Nell Minow, a corporate governance academic who has spent decades advising institutional investors, said the model is clear: bad behavior at the top is not new, but social media has eliminated the advice from their ability to sweep it. In his opinion, the most important problem is inconsistency. Boards of directors are often willing to forgive leaders in a way that they would never tolerate lower level employees, which establishes a dangerous precedent inside the organization. The tone at the top, she said, is everything.

The apology is one of the first lawsuits, she said. Minow joked by saying that she and a colleague maintained a “temple of shame” of poor apologies from the CEO. The worst delinquents, she said, do not recognize the fault or do not explain how the company will prevent a rehearsal. The best answers are frank, fast and leave no space between words and action.

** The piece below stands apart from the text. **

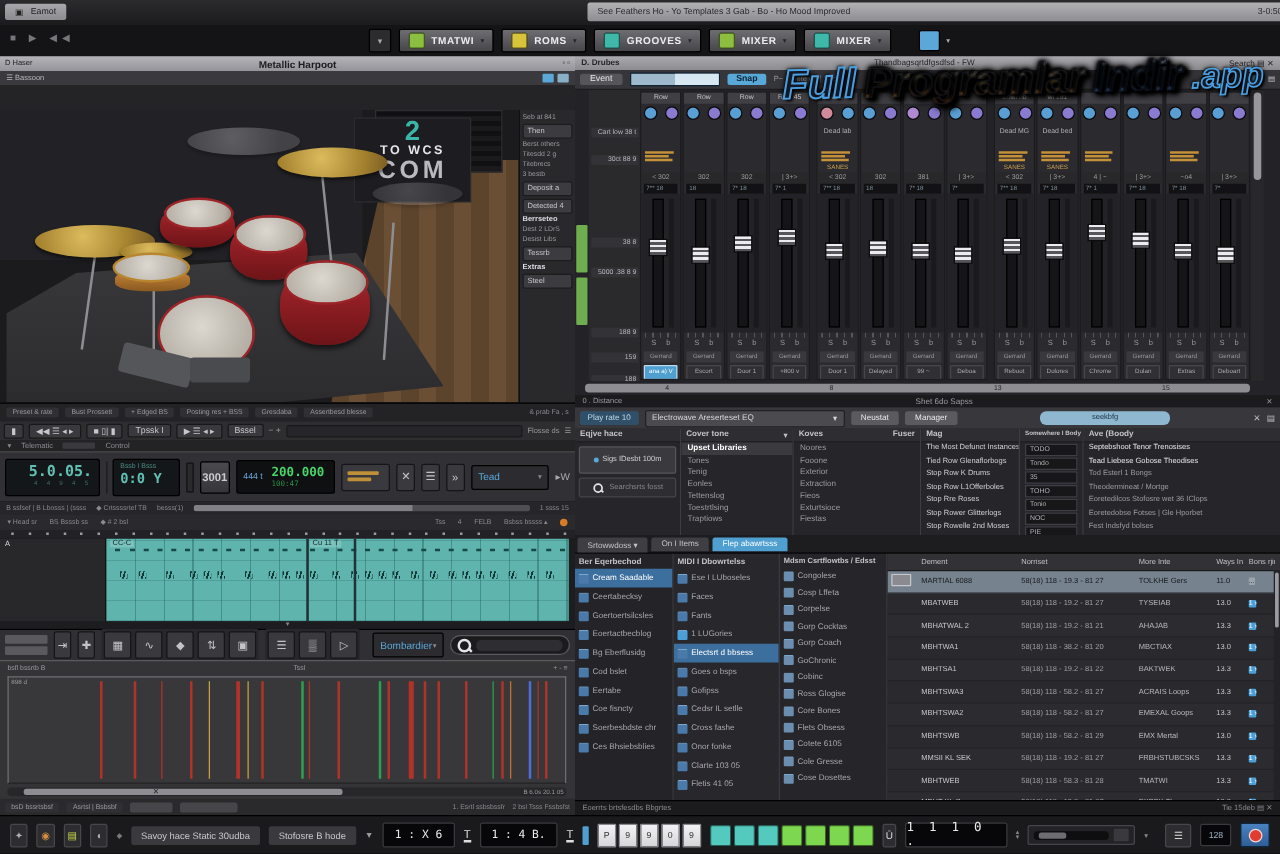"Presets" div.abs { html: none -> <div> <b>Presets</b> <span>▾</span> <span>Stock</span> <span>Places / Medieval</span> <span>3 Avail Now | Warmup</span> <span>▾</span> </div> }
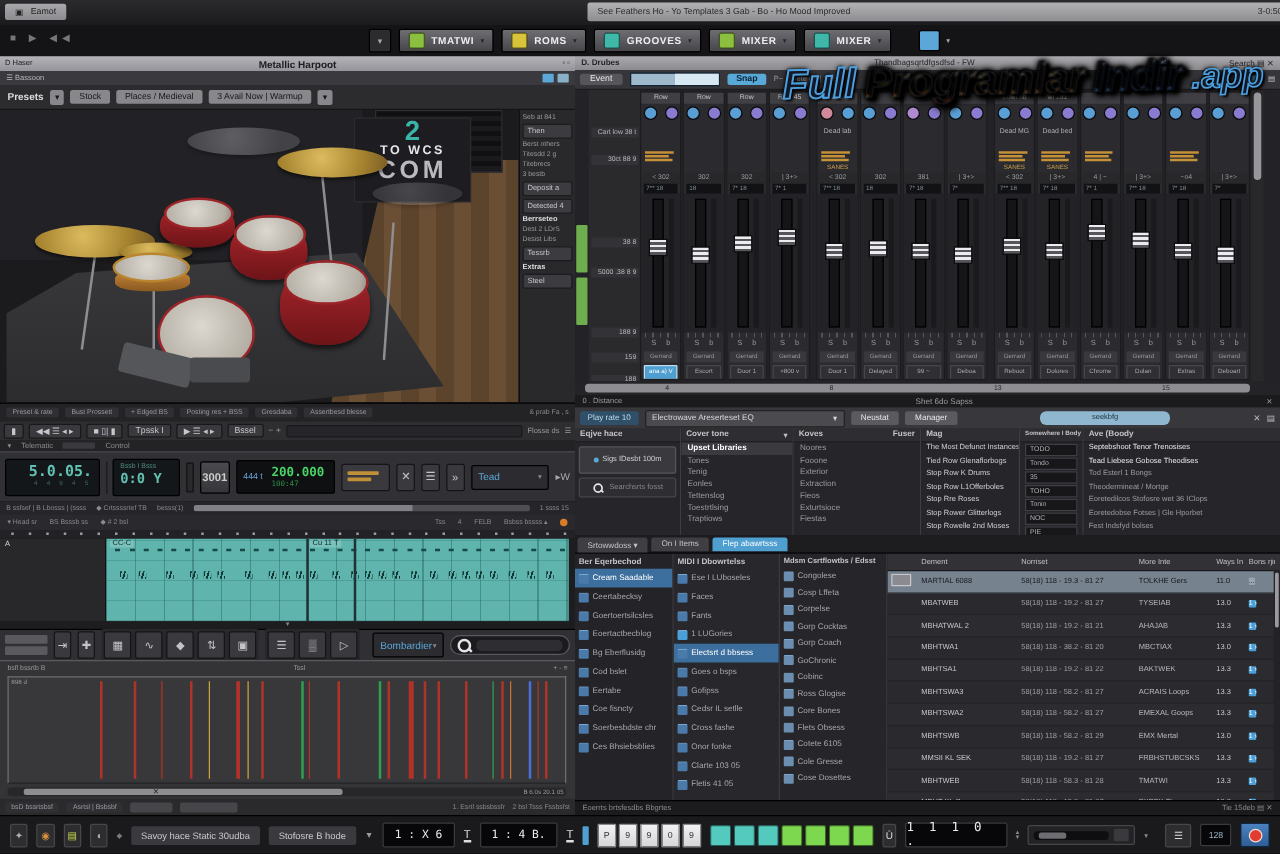"200.000" div.t1 { text: 200.000 -> 120.000 }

The advice themselves always learn to sail in this new environment. All boards should now have succession plans in place if their CEO becomes a responsibility, something too few price companies, noted Minnow. And while many administrators now monitor how their companies are perceived on social networks, she suggested that they had to do more to treat the risk of reputation as seriously as financial or legal risk.

This change is starting to settle. Minnow’s noted companies are moving faster to suppress labor relationships between CEOs and subordinates, a trend that could ultimately increase the number of women in high direction roles.

She added the recent case of the CEO of Nestlé, which was replaced on the weekend of the Labor Day to have a connection with a “direct subordinate”, marks an important cultural change, because it was forced to go out without any payment of dismissals.

“It’s really unusual,” she said, with a sardonic laugh. “I think it is actually a success badge for corporate governance.”

In the end, the lesson for CEOs is deceptively simple: as Gordon said, there is no new burden, only new visibility.

“The fact that bad behavior of CEOs can be captured more easily is less tax for CEOs and more an advantage for everyone,” he said.